Otoimmün Karaciğer Hastalıklarının Retrospektif Değerlendirilmesi


Taşkın K., Türkmen E., Büyük M., Berker N., Bayramoğlu Z., Durmaz Ö., ...Daha Fazla

47. Pediatri Günleri, 26. Pediatri Hemşireliği Günleri, 3. Pediatri Diyetisyenliği Günleri, İstanbul, Türkiye, 9 - 11 Nisan 2025, ss.1, (Özet Bildiri)

  • Yayın Türü: Bildiri / Özet Bildiri
  • Basıldığı Şehir: İstanbul
  • Basıldığı Ülke: Türkiye
  • Sayfa Sayıları: ss.1
  • İstanbul Üniversitesi Adresli: Evet

Özet

Giriş: Pediatrik otoimmun karaciğer hastalıkları, altta yatan başka bir etiyolojinin yokluğunda, transaminaz yüksekliği, otoantikorların varlığı, artmış immunoglobulin G düzeyi ve inflamatuar karaciğer histolojisiyle karakterizedir. Tanıda skorlama kriterlerinin kullanılması faydalıdır. İmmunsupresif tedaviye genellikle iyi yanıt verirler. Prognozları değişkendir. Tedaviye yanıtsız olgularda nadir de olsa karaciğer nakli gerekebilir.

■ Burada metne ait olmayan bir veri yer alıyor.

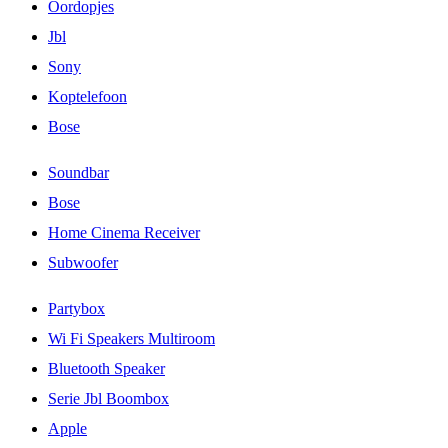
Oordopjes
Jbl
Sony
Koptelefoon
Bose
Soundbar
Bose
Home Cinema Receiver
Subwoofer
Partybox
Wi Fi Speakers Multiroom
Bluetooth Speaker
Serie Jbl Boombox
Apple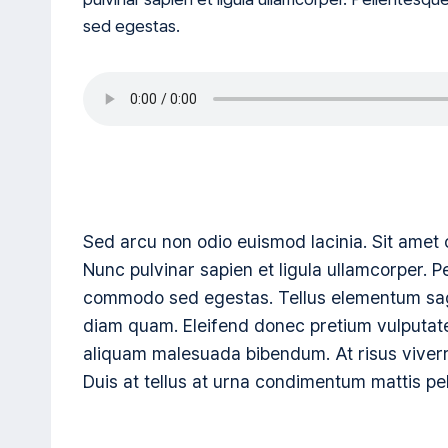
sed egestas.
Sed arcu non odio euismod lacinia. Sit amet c
Nunc pulvinar sapien et ligula ullamcorper. 
commodo sed egestas. Tellus elementum sagit
diam quam. Eleifend donec pretium vulputate
aliquam malesuada bibendum. At risus viverra 
Duis at tellus at urna condimentum mattis pe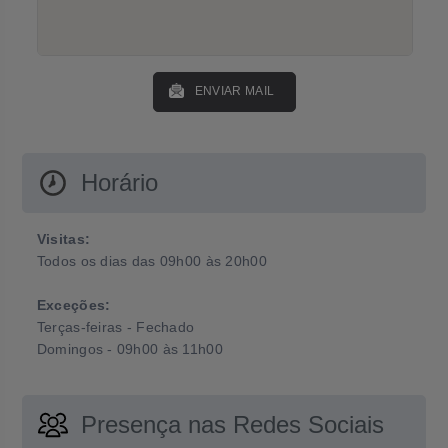
ENVIAR MAIL
Horário
Visitas:
Todos os dias das 09h00 às 20h00
Exceções:
Terças-feiras - Fechado
Domingos - 09h00 às 11h00
Presença nas Redes Sociais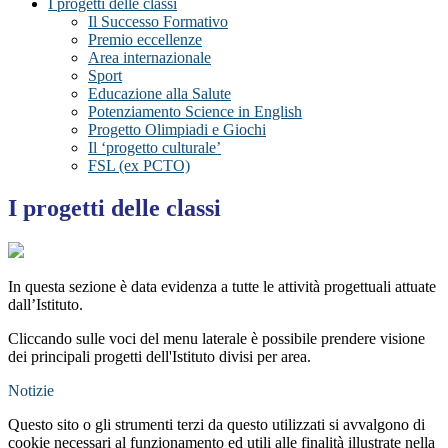
I progetti delle classi
Il Successo Formativo
Premio eccellenze
Area internazionale
Sport
Educazione alla Salute
Potenziamento Science in English
Progetto Olimpiadi e Giochi
Il ‘progetto culturale’
FSL (ex PCTO)
I progetti delle classi
In questa sezione è data evidenza a tutte le attività progettuali attuate
dall’Istituto.
Cliccando sulle voci del menu laterale è possibile prendere visione
dei principali progetti dell'Istituto divisi per area.
Notizie
Questo sito o gli strumenti terzi da questo utilizzati si avvalgono di
cookie necessari al funzionamento ed utili alle finalità illustrate nella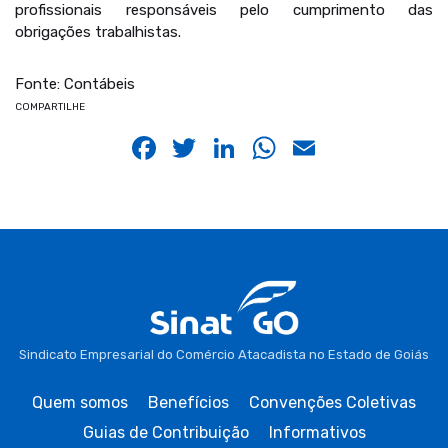
profissionais responsáveis pelo cumprimento das
obrigações trabalhistas.
Fonte: Contábeis
COMPARTILHE
Facebook
Twitter
LinkedIn
WhatsApp
Email
Sindicato Empresarial do Comércio Atacadista no Estado de Goiás
Quem somos
Benefícios
Convenções Coletivas
Guias de Contribuição
Informativos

Amaç: Birincil amaç, otoimmun karaciğer hastalarına tanı koyarken elde edilen biyokimyasal, serolojik, histolojik bulgular ve skorlamalardan yola çıkarak tedaviye dirençli ve kötü prognozlu olguların öngörülebilme potansiyelinin değerlendirilmesidir. İkincil amaç; hasta grubumuzun özellikleri ve alt tipler arasındaki farklılıkları belirlemek, fibroscan kullanımının hasta izlemindeki etkinliğini değerlendirmektir.

Yöntem: Ocak 2010-Haziran 2024 yılları arasında otoimmun karaciğer hastalığı tanısı alan 72 hasta, demografik özellikleri, tipleri, tanı sırasındaki biyokimyasal, serolojik, histolojik verileri, skorlama puanları, son evre karaciğer hastalığı model (MELD, PELD) puanları ve tedavileri açısından retrospektif olarak değerlendirildi. 

Bulgular: Hastaların ortalama tanı yaşı 9,6 ± 4,8 yıldır. Hastaların 31’i (%43) tip-1, 10’u (%14) tip-2, 15’i (%21) seronegatif otoimmun hepatit, 7’si (%9,7) otoimmun sklerozan kolanjit, 8’i (%11) ‘overlap’ sendrom tanısı almıştır. Hastaların %41’i kronik karaciğer hastalığı bulgusuyla başvurmuştur. Hastaların %30’unun izlemlerinde atak geçirdiği gözlenmiştir. Hastaların %10’unda tam remisyon elde edilmiş, %12,5’ine ikinci basamak tedavi, %5,6’sına karaciğer nakli gerekmiştir. Değerlendirmeler sonucunda ALP/AST ≥1,3 olmasının otoimmun sklerozan kolanjiti, PELD ≥11,85 olmasının 2. basamak tedavi gerekliliğini, >20 olmasının ise karaciğer naklini öngördüğü bulunmuştur.

Sonuç: Otoimmun karaciğer hastalıklarının asemptomatikten fulminan seyre kadar farklı belirti ve bulgularla ortaya çıkışı, tanı için diğer karaciğer hastalıklarının dışlanmasının mutlak gerekli oluşu tanı koymada güçlük yaratmaktadır. Hastalığın relaps ve remisyonlarla seyretmesi hasta izlemini ve prognozu öngörmeyi zorlaştırmaktadır. Bu zorlukları aşmak ve kötü prognozlu vakaları tanı anında ayırt edebilmek için yapılan bu çalışmada elde edilen bazı bulgular mevcut literatür bilgilerini desteklerken bazıları çelişir niteliktedir. Bazıları ise amaçlar doğrultusunda fayda sağlayabilecek yeni bilgileri ortaya koymaktadır. Bundan dolayı elde edilen bulguların geçerliliğinin kanıtlanması için daha geniş vaka serileriyle yapılacak prospektif çalışmalara ihtiyaç vardır.